Staving Off Shark Attacks While Waiting for Concrete to Dry

…and other things you worry about when building a hyperscale cloud platform.

Mary Branscombe

June 20, 2019

3 Min Read
Reef shark

When electricity first became important to businesses, looking after it was a full-time job.

“A hundred years ago, most companies had a vice president of electricity, because it was a new thing, but then we got out of the market for that,” Microsoft’s executive VP for cloud and enterprise Scott Guthrie said while talking about the changing roles of CIOs and IT departments at a recent data and AI event at the company’s headquarters in Redmond, Washington.

He then swiftly corrected himself, adding, “I actually do have a vice president of electricity generation, because we’re one of the largest energy consumers in the world now. We have wind farms…”

Electricity generation is just one of the things he worries about in his job that he’d never expected to worry about. Another is “the rate at which concrete dries.” Along with planning permissions, getting enough power and water to the site, and getting the computing hardware delivered, the speed at which concrete dries is a real factor that has to be considered when the company rolls out a new Azure data center.

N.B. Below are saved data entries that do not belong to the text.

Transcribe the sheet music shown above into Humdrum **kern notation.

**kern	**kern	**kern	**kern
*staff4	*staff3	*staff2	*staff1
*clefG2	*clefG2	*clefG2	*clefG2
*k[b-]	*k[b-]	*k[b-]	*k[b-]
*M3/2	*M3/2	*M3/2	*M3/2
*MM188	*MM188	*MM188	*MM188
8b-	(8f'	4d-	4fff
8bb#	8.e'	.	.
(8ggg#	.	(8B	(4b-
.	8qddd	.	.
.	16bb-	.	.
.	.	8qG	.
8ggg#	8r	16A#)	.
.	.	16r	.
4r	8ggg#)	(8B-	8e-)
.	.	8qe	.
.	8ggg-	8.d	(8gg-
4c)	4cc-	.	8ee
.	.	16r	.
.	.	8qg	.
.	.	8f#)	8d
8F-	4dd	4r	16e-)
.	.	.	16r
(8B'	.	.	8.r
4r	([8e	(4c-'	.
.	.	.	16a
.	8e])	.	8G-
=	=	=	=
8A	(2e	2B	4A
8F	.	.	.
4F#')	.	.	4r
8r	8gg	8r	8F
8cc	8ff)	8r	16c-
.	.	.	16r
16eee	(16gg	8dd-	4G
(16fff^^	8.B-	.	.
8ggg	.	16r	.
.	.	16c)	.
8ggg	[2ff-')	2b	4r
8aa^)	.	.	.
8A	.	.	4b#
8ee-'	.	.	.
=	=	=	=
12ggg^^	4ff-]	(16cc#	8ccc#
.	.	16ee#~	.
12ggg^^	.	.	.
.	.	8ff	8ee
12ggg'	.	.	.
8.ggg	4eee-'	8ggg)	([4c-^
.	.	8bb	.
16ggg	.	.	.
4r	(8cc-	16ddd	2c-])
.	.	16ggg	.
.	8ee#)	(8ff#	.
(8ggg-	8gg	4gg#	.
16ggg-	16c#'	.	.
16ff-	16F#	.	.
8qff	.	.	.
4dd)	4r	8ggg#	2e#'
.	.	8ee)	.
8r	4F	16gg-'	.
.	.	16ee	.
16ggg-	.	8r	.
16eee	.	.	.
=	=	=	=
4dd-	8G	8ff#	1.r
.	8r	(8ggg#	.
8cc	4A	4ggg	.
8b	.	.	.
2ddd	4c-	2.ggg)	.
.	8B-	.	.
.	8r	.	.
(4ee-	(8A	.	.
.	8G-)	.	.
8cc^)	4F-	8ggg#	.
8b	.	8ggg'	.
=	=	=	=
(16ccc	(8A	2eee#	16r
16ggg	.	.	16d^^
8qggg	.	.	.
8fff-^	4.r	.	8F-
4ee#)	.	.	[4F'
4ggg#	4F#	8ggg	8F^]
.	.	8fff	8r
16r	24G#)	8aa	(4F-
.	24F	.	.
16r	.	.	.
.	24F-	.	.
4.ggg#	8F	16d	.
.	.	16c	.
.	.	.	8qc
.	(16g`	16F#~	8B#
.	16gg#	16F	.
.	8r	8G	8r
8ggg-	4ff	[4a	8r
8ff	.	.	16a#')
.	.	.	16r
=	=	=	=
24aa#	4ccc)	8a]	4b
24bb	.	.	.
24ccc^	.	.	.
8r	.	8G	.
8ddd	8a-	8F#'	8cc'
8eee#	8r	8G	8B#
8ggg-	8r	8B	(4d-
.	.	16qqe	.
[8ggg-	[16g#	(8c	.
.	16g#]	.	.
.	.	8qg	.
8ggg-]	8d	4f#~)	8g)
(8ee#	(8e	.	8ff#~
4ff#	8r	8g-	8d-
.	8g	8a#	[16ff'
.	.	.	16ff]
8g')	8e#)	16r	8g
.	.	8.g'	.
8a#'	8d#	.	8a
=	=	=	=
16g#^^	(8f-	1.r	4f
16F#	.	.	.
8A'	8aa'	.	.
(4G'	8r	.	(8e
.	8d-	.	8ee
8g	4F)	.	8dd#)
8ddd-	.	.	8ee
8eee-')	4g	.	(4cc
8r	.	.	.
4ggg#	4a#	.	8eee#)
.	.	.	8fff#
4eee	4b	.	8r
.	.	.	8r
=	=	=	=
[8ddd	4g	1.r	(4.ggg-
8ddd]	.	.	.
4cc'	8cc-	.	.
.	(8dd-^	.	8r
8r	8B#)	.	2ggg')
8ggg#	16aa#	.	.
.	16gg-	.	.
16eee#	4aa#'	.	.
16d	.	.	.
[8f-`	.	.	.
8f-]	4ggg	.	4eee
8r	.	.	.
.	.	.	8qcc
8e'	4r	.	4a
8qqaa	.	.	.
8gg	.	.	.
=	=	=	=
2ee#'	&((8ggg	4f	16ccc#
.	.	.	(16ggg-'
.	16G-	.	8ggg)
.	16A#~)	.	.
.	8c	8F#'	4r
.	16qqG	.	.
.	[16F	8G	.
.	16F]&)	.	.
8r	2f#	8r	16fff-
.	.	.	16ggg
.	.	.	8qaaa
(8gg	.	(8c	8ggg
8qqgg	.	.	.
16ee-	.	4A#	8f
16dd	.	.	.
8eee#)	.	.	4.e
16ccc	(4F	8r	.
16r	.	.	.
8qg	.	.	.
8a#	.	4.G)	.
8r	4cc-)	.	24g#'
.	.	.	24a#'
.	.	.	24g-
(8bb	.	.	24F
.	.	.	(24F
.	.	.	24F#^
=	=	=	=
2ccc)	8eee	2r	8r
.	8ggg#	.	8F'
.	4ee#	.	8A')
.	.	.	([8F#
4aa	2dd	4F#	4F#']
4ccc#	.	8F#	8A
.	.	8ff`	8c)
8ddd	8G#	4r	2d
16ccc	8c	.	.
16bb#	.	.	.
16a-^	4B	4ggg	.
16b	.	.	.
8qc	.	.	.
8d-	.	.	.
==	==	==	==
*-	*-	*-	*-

On the network-backbone side, the biggest problems are storms, sharks, and fishing vessels. Marea, the new transatlantic cable Microsoft built together with Facebook and Telxius, took an unusual route and was built for reasons that aren’t the most obvious. “If you look at the map, it's the most southern of all cables,” Yousef Khalidi, corporate VP for Azure Networking, said in an interview with Data Center Knowledge, meaning Marea is the southernmost of cables that link the US and Europe and land in either New York or Virginia on the US side.

Related:PHOTOS: Marea, Facebook and Microsoft's Fat Subsea Pipe to Europe

“And the reason we added it wasn't for bandwidth or latency,” he said. “We wanted a route away from all the storms that hit the north. It's actually longer given the curvature of the earth. Most cables in the US on the east coast land pretty close to NYC; this is, by design, further south, just to have a bit of redundancy.”

The storms are out in deep water. Closer to shore, there are different problems. “Sharks and fishermen are the bane of our existence,” Khalidi said. “Sharks are attracted to the magnetic field of the cables; they like to bite on them.”

Shark teeth were found in a damaged cable off the Canary Islands in 1985. Google famously reinforces its submarine cables with Kevlar. The problem seems to be that sharks detect weak electromagnetic fields using tiny electroreceptors in their snouts.

While they look like freckles, the receptors have a more imposing name of “ampullae of Lorenzini.” They’re useful for navigation – the oceans produce electrical fields as they flow through the earth’s magnetic fields – and for finding prey. Sharks might be known for sensing blood in the water, but they can also sense the weak electric fields generated by the ion exchange that takes place as fish breathe sea water and urinate.

But threats to submarine data flows aren’t always this exotic. “More often, it’s trawlers and fishing nets that snag the cables,” Khalidi complained. “The only good news is typically they snag them closer to shore, and the mean time to recovery can be shorter, but we worry about the redundancy. We had one incident a few years ago in which the same fishing trawler snapped two cables in the same day, miles apart.”